From today to February 13, 2013, all eyes will be on South Africa as the country again plays host to 16 nations that will vie for honours in the 29th edition of the African Cup of Nations. The nation's male senior national team, the Super Eagles, are already in South Africa to take part in the biennial event.
This year's event marks the first time the tournament would be organised in an odd-number year. The Confederation of African Football (CAF), the body responsible for football matters in the continent, had to revert to hosting of the event in the odd-number years so that its tournaments do not clash with FIFA events, especially the World Cup that holds every four years. It gives the continent's qualifiers ample time to prepare their teams for the event.
Having missed in qualifying for the last tournament, the Super Eagles under the tutelage of an indigenous coach, Stephen Okechukwu Keshi, should stop at nothing in reasserting the nation's influence in the continent's fiesta.
The Super Eagles flaunt one of the best credentials among the participating teams in the tournament, having won the cup twice in 1980 and 1994. Nigeria was also runners-up in four editions: 1984, 1988, 1990 and 2000. The Super Eagles also won the bronze medal in seven past editions of the tournament: 1976, 1978, 1992, 2002, 2004, 2006 and 2010.
For this edition of the tournament, the Super Eagles are drawn in Group C comprising Zambia (incidentally the defending champion), Burkina Faso and Ethiopia. The teams are going to engage each other in a round-robbing contest where the first two will qualify for the quarter-finals.

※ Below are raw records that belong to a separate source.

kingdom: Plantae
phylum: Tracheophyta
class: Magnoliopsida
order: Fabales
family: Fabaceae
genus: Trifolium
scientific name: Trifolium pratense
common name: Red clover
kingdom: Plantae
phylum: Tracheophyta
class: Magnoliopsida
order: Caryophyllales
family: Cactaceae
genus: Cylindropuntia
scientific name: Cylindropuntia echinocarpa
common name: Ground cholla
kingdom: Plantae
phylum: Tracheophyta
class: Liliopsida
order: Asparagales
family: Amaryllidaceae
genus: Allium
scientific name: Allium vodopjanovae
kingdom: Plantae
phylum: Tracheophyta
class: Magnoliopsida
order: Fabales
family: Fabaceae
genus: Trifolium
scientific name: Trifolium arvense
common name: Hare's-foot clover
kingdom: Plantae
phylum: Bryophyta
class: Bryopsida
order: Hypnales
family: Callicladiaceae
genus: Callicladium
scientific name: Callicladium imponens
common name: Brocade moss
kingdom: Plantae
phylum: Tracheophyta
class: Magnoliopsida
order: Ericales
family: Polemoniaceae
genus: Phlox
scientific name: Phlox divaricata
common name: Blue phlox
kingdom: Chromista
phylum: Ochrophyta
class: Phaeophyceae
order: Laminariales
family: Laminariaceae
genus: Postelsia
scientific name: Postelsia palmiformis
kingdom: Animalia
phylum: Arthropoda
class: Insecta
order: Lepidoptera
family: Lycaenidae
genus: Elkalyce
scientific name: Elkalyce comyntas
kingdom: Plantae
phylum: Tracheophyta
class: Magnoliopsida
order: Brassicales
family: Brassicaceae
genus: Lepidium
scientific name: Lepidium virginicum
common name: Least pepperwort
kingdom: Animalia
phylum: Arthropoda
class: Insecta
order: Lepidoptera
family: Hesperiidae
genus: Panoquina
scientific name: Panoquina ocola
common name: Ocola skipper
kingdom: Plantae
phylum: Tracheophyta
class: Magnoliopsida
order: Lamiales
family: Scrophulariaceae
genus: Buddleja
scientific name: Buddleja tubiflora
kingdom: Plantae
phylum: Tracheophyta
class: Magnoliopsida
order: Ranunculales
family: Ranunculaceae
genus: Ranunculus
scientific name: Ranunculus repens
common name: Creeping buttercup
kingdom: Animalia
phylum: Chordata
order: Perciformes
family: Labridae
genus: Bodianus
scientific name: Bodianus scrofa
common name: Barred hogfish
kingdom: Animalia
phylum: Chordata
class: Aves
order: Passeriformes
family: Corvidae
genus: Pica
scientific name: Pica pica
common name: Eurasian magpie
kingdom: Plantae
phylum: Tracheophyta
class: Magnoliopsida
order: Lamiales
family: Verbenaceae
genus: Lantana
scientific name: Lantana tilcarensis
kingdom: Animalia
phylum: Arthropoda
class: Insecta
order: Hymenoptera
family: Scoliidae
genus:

Sports, especially football, are now a weapon in international politics and Nigeria should endeavour to utilise this well. Thankfully, the presidency has assured that no stone would be left unturned in ensuring that the South Africa tournament is a huge success.
This, however, cannot be achieved when there are delays in the release of funds for the prosecution of the tournament. The nation's High Commission in Johannesburg should, as a matter of urgency, liaise with the Nigeria Football Federation (NFF) in ensuring that the nation's contingent experience little or no hitch while the tournament lasts.
The NFF helmsmen should also draw a line between a national assignment and a jamboree. At this stage of our national development, all hands must be on deck to repair our less-than-impressive national image.
All said, the national coach should understand that he is shouldering a huge responsibility. Without any iota of doubt, football is a uniting force for the nation's heterogeneous groups. After almost a 20-year wait for a Gold trophy (since 1994), Nigerians expect Keshi and his boys to give them a New Year present.